Work instruction >>
Please give the number of lines in the records below where the word "pcmasterrace" occurs, and nothing else.

Given data >>
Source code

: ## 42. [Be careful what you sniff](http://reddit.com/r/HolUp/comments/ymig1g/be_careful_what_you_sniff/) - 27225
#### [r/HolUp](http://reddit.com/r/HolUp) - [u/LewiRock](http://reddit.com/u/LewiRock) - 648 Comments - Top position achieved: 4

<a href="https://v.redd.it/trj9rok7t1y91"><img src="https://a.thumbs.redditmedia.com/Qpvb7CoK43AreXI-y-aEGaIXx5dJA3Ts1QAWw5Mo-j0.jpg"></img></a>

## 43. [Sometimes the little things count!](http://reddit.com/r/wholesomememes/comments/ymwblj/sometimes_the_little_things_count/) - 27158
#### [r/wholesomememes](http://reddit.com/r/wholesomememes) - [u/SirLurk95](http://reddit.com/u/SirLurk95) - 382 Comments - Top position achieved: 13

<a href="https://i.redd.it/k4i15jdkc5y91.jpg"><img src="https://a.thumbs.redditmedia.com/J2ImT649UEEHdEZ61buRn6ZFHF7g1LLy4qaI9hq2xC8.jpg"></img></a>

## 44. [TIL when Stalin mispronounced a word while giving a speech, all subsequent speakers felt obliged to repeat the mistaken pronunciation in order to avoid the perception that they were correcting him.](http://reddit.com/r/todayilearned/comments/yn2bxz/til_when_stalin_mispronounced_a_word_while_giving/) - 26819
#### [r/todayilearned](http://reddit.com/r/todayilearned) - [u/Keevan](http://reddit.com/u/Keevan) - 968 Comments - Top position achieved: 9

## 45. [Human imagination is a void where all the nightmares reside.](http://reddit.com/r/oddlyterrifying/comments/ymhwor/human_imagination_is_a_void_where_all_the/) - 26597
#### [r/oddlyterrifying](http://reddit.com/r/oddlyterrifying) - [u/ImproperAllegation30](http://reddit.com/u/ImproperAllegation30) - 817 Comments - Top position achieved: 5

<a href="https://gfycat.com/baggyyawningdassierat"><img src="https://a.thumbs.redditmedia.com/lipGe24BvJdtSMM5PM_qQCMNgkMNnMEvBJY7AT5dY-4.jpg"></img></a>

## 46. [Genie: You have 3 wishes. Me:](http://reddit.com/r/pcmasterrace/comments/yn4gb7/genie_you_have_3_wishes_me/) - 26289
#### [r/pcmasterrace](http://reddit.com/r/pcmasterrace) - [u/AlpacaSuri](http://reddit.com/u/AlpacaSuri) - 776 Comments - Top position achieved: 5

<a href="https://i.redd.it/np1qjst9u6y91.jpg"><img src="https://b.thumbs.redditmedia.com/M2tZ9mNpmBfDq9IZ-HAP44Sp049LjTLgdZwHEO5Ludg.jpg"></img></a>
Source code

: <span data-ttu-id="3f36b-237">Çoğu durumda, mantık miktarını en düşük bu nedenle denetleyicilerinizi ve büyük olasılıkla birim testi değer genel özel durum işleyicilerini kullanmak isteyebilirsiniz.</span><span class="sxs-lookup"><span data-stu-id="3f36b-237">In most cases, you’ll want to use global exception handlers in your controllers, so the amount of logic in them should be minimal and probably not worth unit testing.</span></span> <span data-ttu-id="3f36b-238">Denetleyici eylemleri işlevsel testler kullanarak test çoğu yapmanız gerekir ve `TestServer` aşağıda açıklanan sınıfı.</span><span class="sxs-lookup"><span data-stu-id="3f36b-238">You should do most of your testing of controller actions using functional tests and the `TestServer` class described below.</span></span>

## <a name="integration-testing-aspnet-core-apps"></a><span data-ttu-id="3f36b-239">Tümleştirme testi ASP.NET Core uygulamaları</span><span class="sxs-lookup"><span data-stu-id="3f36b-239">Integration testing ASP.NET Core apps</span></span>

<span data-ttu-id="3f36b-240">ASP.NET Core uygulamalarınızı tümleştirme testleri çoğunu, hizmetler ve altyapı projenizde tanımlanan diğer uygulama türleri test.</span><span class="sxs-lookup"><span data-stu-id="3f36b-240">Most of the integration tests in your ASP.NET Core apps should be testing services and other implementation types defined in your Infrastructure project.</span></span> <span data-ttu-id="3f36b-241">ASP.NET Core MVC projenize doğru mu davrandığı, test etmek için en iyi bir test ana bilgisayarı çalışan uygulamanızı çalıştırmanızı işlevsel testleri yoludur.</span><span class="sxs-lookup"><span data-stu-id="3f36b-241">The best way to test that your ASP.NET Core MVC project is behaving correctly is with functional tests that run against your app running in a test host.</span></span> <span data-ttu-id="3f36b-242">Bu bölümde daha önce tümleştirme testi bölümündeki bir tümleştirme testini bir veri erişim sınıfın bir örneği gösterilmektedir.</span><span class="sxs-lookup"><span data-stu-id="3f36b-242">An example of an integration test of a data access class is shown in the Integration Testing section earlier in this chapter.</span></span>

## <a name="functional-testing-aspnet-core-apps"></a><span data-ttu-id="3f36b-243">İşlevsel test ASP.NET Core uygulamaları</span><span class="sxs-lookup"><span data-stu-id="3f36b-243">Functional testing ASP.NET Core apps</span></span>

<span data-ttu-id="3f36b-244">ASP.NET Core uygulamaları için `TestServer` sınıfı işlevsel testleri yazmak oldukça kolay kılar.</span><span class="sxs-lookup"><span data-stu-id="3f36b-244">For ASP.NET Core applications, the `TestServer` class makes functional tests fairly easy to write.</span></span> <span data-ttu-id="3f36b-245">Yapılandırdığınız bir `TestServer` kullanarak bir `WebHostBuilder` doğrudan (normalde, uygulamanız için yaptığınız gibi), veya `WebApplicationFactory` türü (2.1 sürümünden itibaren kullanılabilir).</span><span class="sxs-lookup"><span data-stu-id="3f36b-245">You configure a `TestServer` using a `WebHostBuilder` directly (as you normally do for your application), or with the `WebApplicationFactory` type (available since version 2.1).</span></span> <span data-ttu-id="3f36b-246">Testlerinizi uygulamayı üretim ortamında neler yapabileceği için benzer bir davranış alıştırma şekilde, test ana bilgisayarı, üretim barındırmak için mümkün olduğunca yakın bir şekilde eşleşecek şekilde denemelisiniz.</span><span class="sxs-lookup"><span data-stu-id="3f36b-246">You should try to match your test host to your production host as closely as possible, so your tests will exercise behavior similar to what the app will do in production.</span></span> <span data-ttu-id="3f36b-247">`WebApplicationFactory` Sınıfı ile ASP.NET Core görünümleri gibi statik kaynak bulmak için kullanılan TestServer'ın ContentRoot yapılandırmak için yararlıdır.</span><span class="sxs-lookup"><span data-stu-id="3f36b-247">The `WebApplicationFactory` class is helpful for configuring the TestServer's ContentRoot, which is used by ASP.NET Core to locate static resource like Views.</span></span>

Expected answer >>
2